**EXERCISE GOAL**
Count the lines below in which "Bianchi" appears, then give that number by itself.

**DATA TO EXAMINE**
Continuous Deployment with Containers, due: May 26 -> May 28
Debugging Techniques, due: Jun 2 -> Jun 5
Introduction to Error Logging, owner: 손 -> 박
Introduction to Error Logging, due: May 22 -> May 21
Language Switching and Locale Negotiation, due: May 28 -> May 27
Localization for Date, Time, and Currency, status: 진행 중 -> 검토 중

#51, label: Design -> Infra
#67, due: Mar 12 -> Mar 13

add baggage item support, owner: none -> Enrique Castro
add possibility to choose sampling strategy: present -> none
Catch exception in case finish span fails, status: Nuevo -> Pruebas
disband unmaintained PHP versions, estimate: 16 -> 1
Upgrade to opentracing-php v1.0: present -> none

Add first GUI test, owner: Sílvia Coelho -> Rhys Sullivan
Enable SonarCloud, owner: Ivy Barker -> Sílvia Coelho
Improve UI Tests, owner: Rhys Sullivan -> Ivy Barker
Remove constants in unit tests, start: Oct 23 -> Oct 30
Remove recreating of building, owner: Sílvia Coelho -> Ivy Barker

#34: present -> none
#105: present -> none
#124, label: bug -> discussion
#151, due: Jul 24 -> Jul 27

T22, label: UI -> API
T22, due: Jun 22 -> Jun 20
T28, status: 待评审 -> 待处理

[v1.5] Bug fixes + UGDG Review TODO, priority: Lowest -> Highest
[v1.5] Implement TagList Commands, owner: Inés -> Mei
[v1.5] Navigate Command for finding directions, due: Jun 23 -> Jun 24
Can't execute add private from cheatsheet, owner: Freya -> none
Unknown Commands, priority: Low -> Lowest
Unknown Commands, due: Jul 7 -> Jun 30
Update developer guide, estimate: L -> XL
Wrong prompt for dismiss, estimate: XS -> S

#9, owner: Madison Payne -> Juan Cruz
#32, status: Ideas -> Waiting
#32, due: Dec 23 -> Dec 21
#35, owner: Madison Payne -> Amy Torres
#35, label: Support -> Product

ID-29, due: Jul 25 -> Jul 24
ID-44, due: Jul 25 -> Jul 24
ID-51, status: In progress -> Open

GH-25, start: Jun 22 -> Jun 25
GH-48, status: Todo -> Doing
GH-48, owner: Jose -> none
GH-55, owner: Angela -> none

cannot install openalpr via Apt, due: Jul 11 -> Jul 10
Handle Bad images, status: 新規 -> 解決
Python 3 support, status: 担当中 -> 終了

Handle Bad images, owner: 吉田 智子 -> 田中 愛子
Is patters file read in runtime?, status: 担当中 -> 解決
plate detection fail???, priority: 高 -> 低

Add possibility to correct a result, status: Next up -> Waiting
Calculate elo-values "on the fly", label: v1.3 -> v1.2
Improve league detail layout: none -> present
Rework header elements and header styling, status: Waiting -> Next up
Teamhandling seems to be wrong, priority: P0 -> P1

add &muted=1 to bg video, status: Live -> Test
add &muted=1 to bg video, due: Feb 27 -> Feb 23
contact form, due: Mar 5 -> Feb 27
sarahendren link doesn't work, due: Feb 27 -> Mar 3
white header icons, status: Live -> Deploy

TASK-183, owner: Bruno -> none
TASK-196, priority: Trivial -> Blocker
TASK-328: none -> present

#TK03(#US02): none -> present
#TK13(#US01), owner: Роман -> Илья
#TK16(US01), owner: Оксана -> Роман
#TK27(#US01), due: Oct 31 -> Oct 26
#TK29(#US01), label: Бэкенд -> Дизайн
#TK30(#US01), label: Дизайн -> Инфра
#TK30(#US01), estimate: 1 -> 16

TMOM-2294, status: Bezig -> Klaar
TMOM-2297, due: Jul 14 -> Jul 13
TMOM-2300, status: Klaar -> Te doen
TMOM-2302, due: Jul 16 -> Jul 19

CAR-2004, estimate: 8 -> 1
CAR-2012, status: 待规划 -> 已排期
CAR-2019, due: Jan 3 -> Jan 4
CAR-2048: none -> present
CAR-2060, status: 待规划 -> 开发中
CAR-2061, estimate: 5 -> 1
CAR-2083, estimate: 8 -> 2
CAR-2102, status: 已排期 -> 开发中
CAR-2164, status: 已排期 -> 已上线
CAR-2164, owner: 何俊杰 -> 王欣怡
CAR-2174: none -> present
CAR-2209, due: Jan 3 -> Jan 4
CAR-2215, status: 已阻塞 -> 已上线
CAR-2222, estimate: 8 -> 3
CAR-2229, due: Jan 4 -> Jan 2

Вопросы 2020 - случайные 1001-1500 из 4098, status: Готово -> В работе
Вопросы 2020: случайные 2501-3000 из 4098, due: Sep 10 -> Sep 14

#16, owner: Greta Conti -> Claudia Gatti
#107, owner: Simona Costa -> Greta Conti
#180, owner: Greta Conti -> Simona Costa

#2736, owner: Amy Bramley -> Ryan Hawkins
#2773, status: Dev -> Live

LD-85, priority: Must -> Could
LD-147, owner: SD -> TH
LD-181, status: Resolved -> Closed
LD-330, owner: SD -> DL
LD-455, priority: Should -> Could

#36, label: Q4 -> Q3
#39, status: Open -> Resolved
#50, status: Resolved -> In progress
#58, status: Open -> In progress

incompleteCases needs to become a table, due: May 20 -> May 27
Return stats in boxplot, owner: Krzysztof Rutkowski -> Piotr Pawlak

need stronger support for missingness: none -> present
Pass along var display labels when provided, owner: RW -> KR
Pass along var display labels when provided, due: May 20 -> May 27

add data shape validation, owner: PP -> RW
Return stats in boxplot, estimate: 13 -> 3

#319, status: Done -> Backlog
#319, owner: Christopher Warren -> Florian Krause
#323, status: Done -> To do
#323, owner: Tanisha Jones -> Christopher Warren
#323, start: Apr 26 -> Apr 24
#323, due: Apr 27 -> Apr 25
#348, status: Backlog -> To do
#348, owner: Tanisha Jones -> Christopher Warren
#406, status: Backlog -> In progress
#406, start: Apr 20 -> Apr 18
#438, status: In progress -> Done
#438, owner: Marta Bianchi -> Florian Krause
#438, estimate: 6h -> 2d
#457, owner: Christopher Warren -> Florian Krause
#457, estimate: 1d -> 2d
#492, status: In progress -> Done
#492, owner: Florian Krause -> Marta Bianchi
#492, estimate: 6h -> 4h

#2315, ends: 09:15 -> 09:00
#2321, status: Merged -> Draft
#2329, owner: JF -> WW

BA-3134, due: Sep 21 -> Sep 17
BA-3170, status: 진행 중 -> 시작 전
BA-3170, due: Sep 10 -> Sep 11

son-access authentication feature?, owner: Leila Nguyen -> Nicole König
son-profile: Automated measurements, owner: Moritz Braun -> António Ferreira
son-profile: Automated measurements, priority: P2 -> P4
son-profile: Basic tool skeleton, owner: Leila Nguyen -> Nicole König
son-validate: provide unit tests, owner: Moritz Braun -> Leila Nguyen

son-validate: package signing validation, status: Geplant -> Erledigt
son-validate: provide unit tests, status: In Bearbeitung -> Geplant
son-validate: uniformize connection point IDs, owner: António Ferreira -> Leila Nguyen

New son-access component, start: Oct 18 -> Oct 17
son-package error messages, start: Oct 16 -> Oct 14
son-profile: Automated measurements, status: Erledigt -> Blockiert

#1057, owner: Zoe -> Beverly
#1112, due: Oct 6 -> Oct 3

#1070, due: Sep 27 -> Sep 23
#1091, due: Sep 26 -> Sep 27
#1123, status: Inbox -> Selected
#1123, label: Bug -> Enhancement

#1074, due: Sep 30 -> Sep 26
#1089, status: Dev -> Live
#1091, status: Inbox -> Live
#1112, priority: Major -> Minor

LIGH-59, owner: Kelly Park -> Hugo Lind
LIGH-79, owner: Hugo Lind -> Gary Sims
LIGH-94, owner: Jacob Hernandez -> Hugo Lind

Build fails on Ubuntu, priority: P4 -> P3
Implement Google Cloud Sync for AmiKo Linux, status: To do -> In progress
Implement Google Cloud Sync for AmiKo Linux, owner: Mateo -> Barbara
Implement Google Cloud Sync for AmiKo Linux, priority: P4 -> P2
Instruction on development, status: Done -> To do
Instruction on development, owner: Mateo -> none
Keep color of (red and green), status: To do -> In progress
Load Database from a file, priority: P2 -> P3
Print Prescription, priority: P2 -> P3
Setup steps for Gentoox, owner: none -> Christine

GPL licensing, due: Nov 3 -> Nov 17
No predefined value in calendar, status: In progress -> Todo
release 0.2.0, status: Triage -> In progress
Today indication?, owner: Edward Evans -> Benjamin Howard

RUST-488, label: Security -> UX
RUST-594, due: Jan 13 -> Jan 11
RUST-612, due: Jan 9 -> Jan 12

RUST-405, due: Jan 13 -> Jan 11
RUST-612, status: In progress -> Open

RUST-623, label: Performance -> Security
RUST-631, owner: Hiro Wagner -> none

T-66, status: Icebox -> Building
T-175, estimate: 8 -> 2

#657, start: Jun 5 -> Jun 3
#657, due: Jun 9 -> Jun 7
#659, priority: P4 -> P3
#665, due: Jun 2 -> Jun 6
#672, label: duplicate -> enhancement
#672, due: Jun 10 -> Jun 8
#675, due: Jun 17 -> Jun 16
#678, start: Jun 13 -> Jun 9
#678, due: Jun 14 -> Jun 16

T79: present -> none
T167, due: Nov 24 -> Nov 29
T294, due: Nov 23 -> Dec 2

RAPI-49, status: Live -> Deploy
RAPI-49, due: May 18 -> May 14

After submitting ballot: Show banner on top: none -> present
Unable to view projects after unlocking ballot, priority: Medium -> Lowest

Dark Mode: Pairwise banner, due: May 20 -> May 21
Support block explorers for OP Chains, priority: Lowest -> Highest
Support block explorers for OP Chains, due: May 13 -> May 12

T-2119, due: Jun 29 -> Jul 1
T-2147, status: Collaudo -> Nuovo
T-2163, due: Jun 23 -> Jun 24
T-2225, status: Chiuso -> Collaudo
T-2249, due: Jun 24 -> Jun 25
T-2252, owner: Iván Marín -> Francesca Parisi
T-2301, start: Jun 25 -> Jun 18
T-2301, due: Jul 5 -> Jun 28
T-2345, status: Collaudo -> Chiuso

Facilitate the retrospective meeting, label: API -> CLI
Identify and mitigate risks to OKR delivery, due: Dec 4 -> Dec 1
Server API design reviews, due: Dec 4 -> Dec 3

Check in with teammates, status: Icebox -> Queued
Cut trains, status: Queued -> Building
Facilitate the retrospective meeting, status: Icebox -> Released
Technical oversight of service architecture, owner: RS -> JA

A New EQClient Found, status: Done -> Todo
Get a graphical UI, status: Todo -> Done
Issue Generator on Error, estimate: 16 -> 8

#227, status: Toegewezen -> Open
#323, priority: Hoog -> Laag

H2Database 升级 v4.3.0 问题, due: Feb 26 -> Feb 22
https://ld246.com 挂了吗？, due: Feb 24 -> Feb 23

**OUTPUT**
2